Todos hablan de los drogadictos y hasta de sus consecuencias y de oídas solamente, pero yo siento que para hablar de ellos para comprenderlos e incluso hasta es necesario haber sido parte de ese submundo de los olvidados que reciben el desprecio frío de los seres humanos mismos que los rodean.

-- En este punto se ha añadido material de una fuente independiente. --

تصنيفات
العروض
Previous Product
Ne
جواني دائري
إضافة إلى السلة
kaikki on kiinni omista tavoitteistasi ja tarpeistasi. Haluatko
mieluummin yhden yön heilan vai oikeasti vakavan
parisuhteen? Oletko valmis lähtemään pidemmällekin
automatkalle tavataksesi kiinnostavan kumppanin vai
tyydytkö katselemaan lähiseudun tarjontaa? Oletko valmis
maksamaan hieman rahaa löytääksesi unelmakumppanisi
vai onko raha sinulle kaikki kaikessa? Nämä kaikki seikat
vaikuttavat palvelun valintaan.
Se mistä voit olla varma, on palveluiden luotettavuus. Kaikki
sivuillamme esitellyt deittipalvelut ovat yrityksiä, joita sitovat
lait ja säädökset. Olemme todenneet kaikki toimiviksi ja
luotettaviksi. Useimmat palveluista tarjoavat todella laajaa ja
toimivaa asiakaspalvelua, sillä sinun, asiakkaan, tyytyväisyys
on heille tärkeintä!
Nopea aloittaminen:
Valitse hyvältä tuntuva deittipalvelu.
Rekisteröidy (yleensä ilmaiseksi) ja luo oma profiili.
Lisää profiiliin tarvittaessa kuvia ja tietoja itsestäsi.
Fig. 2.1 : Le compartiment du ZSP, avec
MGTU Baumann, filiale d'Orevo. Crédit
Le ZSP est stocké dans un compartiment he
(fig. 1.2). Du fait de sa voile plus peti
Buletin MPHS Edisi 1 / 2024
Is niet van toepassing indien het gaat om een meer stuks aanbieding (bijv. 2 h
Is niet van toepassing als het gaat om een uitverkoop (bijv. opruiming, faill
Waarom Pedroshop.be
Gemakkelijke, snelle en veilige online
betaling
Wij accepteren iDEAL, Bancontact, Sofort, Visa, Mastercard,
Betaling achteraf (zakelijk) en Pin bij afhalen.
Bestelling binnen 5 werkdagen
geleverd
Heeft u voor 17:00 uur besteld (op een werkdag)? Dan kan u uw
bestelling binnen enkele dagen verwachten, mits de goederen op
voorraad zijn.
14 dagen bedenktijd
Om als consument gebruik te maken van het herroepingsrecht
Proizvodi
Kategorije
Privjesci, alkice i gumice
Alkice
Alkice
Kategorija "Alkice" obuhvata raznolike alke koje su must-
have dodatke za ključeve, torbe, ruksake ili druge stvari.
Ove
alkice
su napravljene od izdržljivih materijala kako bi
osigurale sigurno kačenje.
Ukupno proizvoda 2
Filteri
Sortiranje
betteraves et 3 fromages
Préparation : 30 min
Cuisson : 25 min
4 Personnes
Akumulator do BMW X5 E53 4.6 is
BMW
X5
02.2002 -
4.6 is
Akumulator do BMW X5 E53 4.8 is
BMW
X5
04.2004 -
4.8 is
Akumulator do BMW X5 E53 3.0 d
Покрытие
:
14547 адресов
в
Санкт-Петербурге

Lamentablemente hablar de las consecuencias sociales, políticas, económicas, legales y hasta espirituales se ha llegado al hartazgo, donde quizá las opiniones han abarrotado el panorama para aquel que ya no desea esto sino una pizca de comprensión que conlleve al adicto a formar conciencia de si mismo.
Si en el hogar se estableciera un equilibrio entre el amor y el sermón, si los padres asumieran un papel digno de no prohibir sino de orientar, tendríamos menos desamor, pues en la mayoría de hogares existe la preocupación para que el niño no le falte nada material olvidando lo espiritual, olvidándose que es más importante un gesto de cariño que un montón de billetes.
En la Iglesia los líderes espirituales se les han olvidado inculcar esos valores, mismos que se fomentan de padres a hijos y piensan que es más fácil incursionar en el mundo de la política, en el mundo del diezmo, en el sermón vago y hueco que fomentar el amor entre la humanidad; se han olvidado que el papel eclesiástico debería ser de cohesión social y no en el mundo de la vanidad y la demagogia.
El Estado como principal rector social sólo se le ha ocurrido penalizar al adicto y al vendedor o productor, pero no se le ha ocurrido pensar que el oxigeno del distribuidor o traficante así como el del productor es el consumidor y que si tuviera un estímulo social, una campaña permanente de concientización para las sociedades adictas le sería más fácil y barato, así como terrorífico y sangriento combatir ese lastre social que se llama drogadicción.
Hablar del por qué los seres humanos incursionan en el mundo de las drogas, de cuántos son, donde están, quiénes son los principales traficantes e incluso hasta de legalizar las drogas pareciera que es la barrera eludible que ha adoptado el Estado, posiblemente sea esa una cortina de humo que mantiene con la mirada permanente la sociedad hacia su desenlace, salida feliz para una sociedad o Estado con economía paupérrima.
Debido a lo anterior, es necesario reforzar valores desde el seno familiar, demostrar principios y cohesionarnos, El estado deberá abordar y adoptar medidas para este problema como un conflicto de seguridad nacional y todos sus agentes socializantes deberá enfocarlos hacia la concientización social para que las juventudes desde su corto amanecer conozcan no solo las consecuencias sino también las bondades de ser drogadicto.
Los líderes religiosos, deben modificar sus criterios evangelizadores en los cuales, coadyuven con la familia y el Estado en hallar soluciones a este problema que está agotando a una sociedad sin respaldo de profesionales; es necesario que haya nuevas políticas que nos finquen un futuro promisorio de una sociedad avasallante y próspera.